Wenn andererseits das Vernichten der Pflanzen bewirkt werden soll, kann jede für
diesen Zweck ausreichende Menge angewendet werden. In letzterer Beziehung können,
da die verschiedenen Arten von Pflanzen in ihrer relativen Widerstandsfähigkeit
gegen Pflanzenvertilgungsmittel beträchtlich variieren, selektive Vernichtungsmaßnahmen
gegenüber den Pflanzen angewendet werden. Die Anwendung von Behandlungsmitteln nach
der vorliegenden Erfindung auf die Stengel von Schnitttlingen bewirkt das Wachstum
von Wurzeln an oder in der Nähe der Anwendungszone. Bei solcher Behandlung von Schnittlingen
vor dem Einpflanzen zeigte das Eingehen derselben einen starken Rückgang. Ein zweckmäßiges
und wirksames Verfahren besteht in der Mischung des aktiven Mittels mit einer viskosen
Flüssigkeit oder Paste, wie z. B. Lanolin, oder einem höhermolekularen Äthylenoxydkondensationsprodukt,
wie z.

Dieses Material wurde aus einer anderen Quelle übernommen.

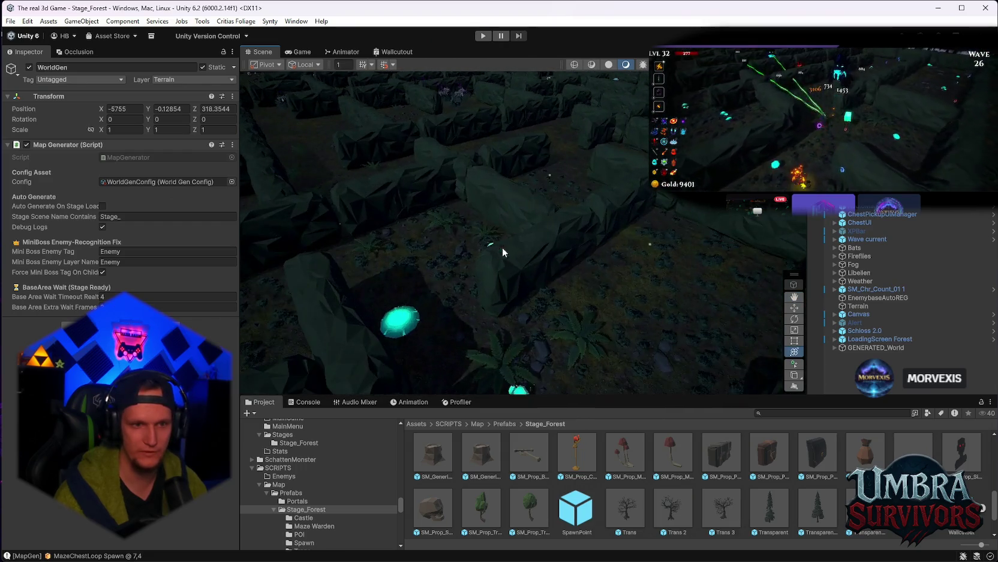
mouse_move(549, 269)
left_mouse_down()
mouse_move(483, 103)
mouse_move(504, 262)
mouse_move(488, 327)
mouse_move(499, 312)
mouse_move(486, 242)
mouse_move(556, 252)
mouse_move(478, 243)
mouse_move(588, 279)
mouse_move(576, 288)
mouse_move(581, 269)
mouse_move(473, 293)
mouse_move(465, 189)
mouse_move(505, 158)
mouse_move(597, 196)
mouse_move(506, 103)
mouse_move(582, 136)
mouse_move(593, 111)
mouse_move(605, 200)
mouse_move(512, 229)
mouse_move(502, 244)
mouse_move(523, 263)
mouse_move(504, 230)
mouse_move(597, 243)
mouse_move(534, 196)
mouse_move(564, 228)
mouse_move(649, 246)
left_mouse_up()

B. Polyglykoläther. Auch andere viskose- oder pastenförmige Substanzen, die
an dem abgeschnittenen Stengel haften, können für den vorgesehenen Zweck benutzt
werden, vorausgesetzt natürlich, daß sie nicht für den Stengel schädlich sind. Die
Menge an aktivem Mittel, die zur Erzeugung einer Wurzelbildung notwendig ist, ist
gering und beläuft sich normalerweise auf i bis io mg aktiven Mittels je abgeschnittene
Pflanze. Die Verwendung von größeren Mengen ist unzweckmäßig.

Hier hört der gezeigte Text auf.